■ **ПРИВЕДЁННЫЙ ФРАГМЕНТ**:
※
Когда возникает сомнительный спор о пригодности вещи, люди, во избежание голословных «да» и «нет», прибегают к свидетельству опыта или истории. Так поступим и мы, в предположении, что воображаемый оппонент, прогнав Шопенгауэра, лишил нас возможности ссылаться на его авторитет. Оглянемся же кругом. Может быть, и мы убедимся, что пессимизм только болезненное проявление в людях исключительных, которые потому и не могут быть нашими руководителями. Конечно нам тотчас же укажут на оптимистическое миросозерцание древних греков и римлян, как непрестанно указывалось на их демократически-республиканский дух. Но, к сожалению, мы не можем принять этих примеров ни в том, ни в другом смысле, так как у тех и других демократия являлась лишь в виде менее богатых граждан, под которыми стоял, как например, в крошечных Афинах целый 200-тысячный строй рабов, не имевших никаких прав. При таких условиях возможно упиваться и демократией и оптимизмом. Кроме того, греко-римский мир в настоящую минуту кидается нам в глаза памятниками своего искусства, которое, как мы далее увидим, составляет именно светлую, идеальную сторону жизни. Но когда мы и в античном мире присмотримся к людям серьезного миросозерцания, то, например, в Гераклите, Платоне или стоиках никак не можем признать оптимистов. Брамаизма и буддизма никто не сочтет оптимизмом. Пирамиды свидетельствуют о центре религиозных упований, перенесенном из реального мира в замогильный. Так что единственным историческим народом-оптимистом является еврейский, начинающий с того, что творец сам находит свое творение прекрасным. А между тем оказывается, что их оптимизм живет в кредит насчет мессии, который доставит народу то, чего у него в действительности не было и нет. Излишне говорить о христианстве, которого основное учение заключается в том, что мир во зле лежит, и что только личное участие Божества способно искупить это зло. Итак, куда бы мы ни оглянулись, мы ни в древнем, ни в новом мире не встречаем ни одного народа, ни одного серьезного мыслителя оптимиста, и Гоголь, воскликнув в конце «Ив. И. и Ив. Ник.»[12]: «Скучно на этом свете, господа!», только подтвердил мнения Когелета, Будды, Платона и Шопенгауэра, не говоря о других. «Нет ничего нового под солнцем».
Заручась такими всесветными авторитетами, мы, кажется, имеем некоторое право признать пессимизм за единственно ясновидящее учение.
※
■ **РАБОЧЕЕ ЗАДАНИЕ**:
Продолжите рассуждение о пессимизме, начав сразу после его последнего предложения.

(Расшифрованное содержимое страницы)
※
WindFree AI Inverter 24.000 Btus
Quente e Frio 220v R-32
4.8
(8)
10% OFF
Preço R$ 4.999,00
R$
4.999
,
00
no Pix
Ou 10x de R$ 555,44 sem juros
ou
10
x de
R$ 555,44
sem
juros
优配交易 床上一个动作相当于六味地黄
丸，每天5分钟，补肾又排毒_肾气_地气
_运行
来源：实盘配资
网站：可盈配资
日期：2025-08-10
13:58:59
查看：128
※
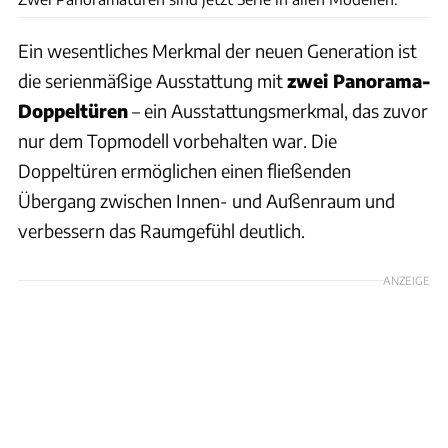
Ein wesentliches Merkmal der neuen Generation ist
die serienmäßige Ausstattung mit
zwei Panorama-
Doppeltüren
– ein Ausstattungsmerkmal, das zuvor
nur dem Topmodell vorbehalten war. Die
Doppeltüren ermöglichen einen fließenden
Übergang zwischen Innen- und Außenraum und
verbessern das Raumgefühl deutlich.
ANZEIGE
※
■ **РЕЗУЛЬТАТ**:
Выше мы видели, что идеалистическое гегелианство, основываясь на идее, как чистом понятии, не могло представлять твердой почвы для реального искусства. Вследствие этого вся непрочная растительность диалектики и все тщательно возведенные ею постройки, отходя мало-помалу от наклонной скалы, служившей им основанием, целым пластом, как это бывает в Альпах, скатились на дно реалистической долины. Это, как мы видели, было совершенно последовательно. Стали требовать реализма, натурализма. Тут возникает новая беда для искусства. Являясь лишь подобием, односторонним снимком реальных предметов, оно окончательно уступает им со всех других сторон и конечно представляет ненужное повторение вещи в несовершенном виде. Вследствие этого оно просто, как мы уже сказали, отрицается.
Если же ни идеалистическое, ни материалистическое учение не указывают истинного источника искусства, ставя посторонний критерий к его пониманию, то, за неимением выбора, приходится обратиться к учению, признающему, с одной стороны, полную реальность мира явлений, а с другой, при познании нравственной неудовлетворительности и тяготы этого мира, указывающему на нечто другое, скрывающееся под этой видимой оболочкой и обусловливающее явления, ни с идеальной, ни с реальной стороны отдельно не объяснимые.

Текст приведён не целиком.